───── Texte à lire ─────
Sommaire
La course camarguaise est un sport dans lequel les participants tentent d'attraper des attributs primés fixés à la base des cornes d'un taureau Camargue appelé cocardier ou biòu (bœuf en provençal). La course camarguaise est pratiqué dans le Gard (30), l'Hérault (34), une large partie des Bouches-du-Rhône (13), ainsi que dans quelques communes du Vaucluse (84). Une grande partie de son vocabulaire est issu de l'occitan provençal. Bien qu'activité tauromachique, la course camarguaise est bien distincte de la course landaise ou des différentes formes de corridas. En effet, contrairement à ces dernières, aucune mise à mort n'est pratiquée.
1/ La pratique de la course camarguaise aujourd'hui
Déroulement de la course
La course commence par une capelado (salue en provençal) où les participants à la course, les raseteurs saluent le public puis la présidence. Le défilé a lieu sur l'air d'ouverture de Carmen de Georges Bizet.
S'en suit alors l'arrivée du taureau dans l'arène annoncée par une sonnerie de trompette jouant L'èr di biòu (l'air des taureaux).
L'arène doit être de forme circulaire et entourée de barrières au-dessus desquelles le raseteur doit pouvoir bondir afin d'échapper à l’éventuelle poursuite du taureau, et d'une contre-piste permettant au taureau de pouvoir revenir au centre de l'arène s'il saute à son tour au dessus des barrières.
Après avoir laissé une minute de reconnaissance au cocardier pour s'habituer à l'arène, une seconde sonnerie retentit pour indiquer aux raseteurs le début de la course.
───── Données extraites ─────
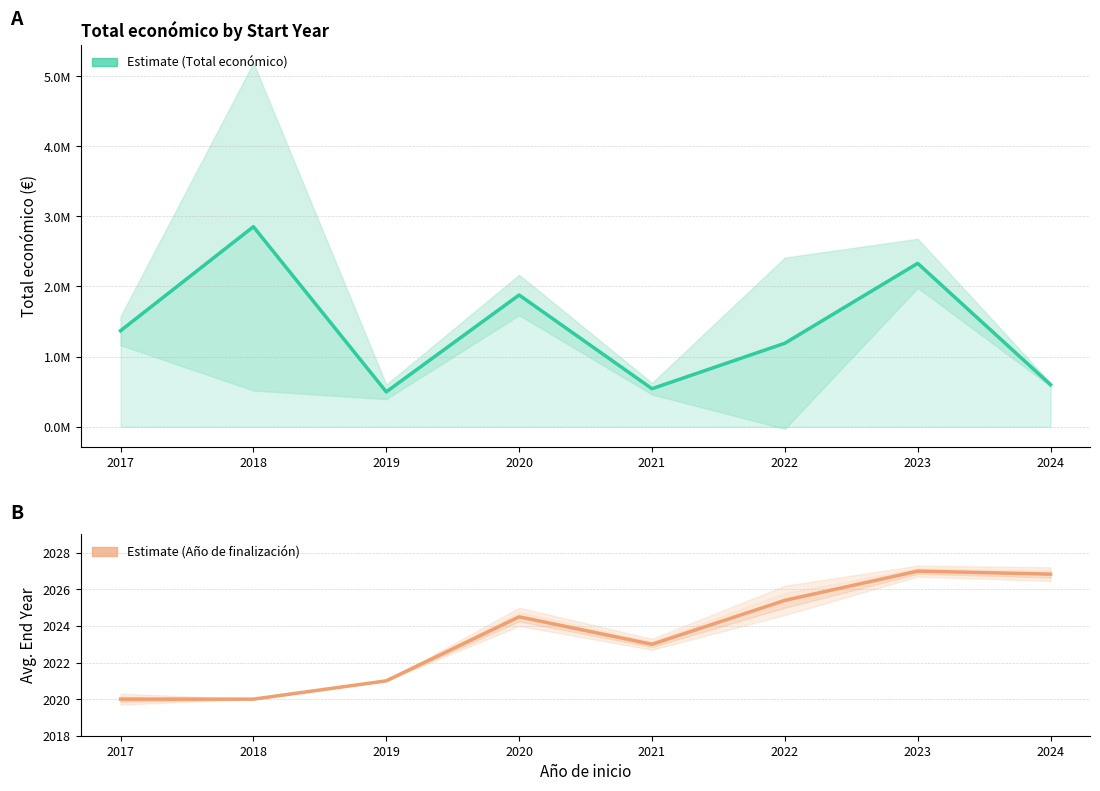

What is the value of the Estimate (mean total) point at the 4th from the left?

1878488.5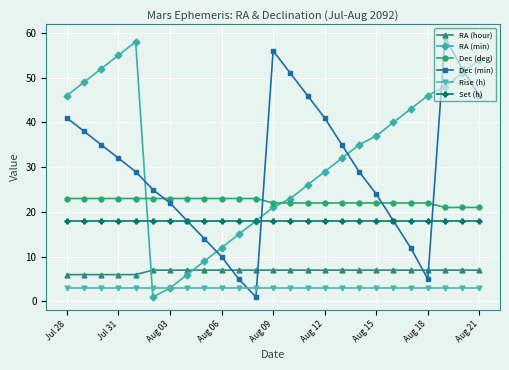

Which series has the largest total across all categories?

RA (min)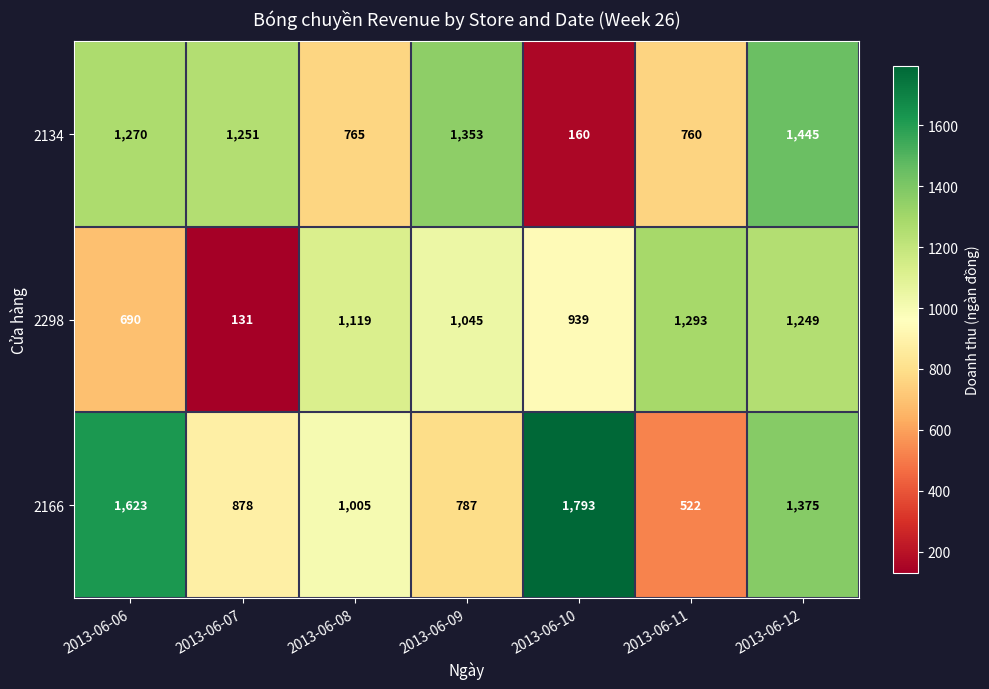

Where does the 2298 series first go above 1045?

2013-06-08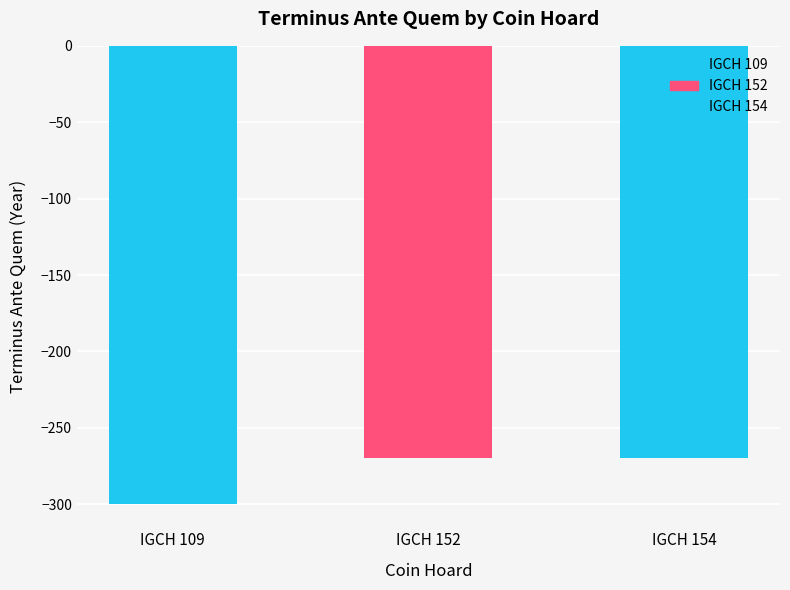

How many values are below -270?

1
─────
Consigne: Pourriez-vous prolonger le texte sur la course camarguaise à partir de sa dernière phrase ? Cette liste est indépendante du texte sur la course camarguaise.

Réponse:
Puis, pour une durée d'un quart d'heure maximum des groupes de raseteurs, vêtus de blanc et aidés par des tourneurs, dont le rôle est de placer le taureau dans une position idéale, vont tenter de décrocher les attributs fixés à la base des cornes et sur le front de l'animal.
Ces attributs sont la cocarde, les glands et les ficelles qui doivent être décrochés dans cet ordre.
Le nombre de protagonistes varie d'une course à l'autre, selon la grandeur de la piste.
Dès sa sortie du toril, lieu où l'animal est enfermé avant la course, le taureau doit être capable de prendre position contre la barricade pour surveiller ses adversaires.
Lorsque ceux-ci courent vers lui les bras tendus vers sa tête pour essayer de décrocher un attribut au moyen de leur crochet, le taureau les repousse vers l'extérieur de l'arène.
Les attributs rapportent des points permettant de déterminer le meilleur des raseteurs dans les différentes manifestations de chaque catégorie, comme celles que l'on trouve dans les divisions au football : trophée de l'Avenir, trophée des Raseteurs, trophée des As.
Le barème est très précis : la coupe de la cocarde vaut 1 point, l'enlèvement de la cocarde et des glands 2 points par attribut, l'enlèvement de chaque ficelle 3 ou 4 points selon la catégorie de la course.
Après la course, le taureau regagne ou est ramené vers ses prés où il retrouve le reste du troupeau.
En marge de la course il convient de signaler quelques événements. L'abrivado (arrivée en provençal) précède la course, c'est l'arrivée dans les arènes des taureaux en provenance des prés, accompagnés à cheval par les gardians de la manade.
Leur retour aux prés après la course dans les mêmes conditions est appelé la bandido (retour en provençal). Le but des gardians, chevaux et taureaux est de rester groupé. Ils sont souvent suivis par des attrapaires (attrapeurs en provençal) qui cherchent à immobiliser les taureaux, parfois pour les faire échapper dans les rues.
L'aire de pratique
La course camarguaise se déroule dans une arène de forme circulaire et entourée de barrières. Derrière ces barrières se trouvent une contre-piste permettant au taureau de pouvoir revenir au centre de l'arène s'il saute au dessus des barrières.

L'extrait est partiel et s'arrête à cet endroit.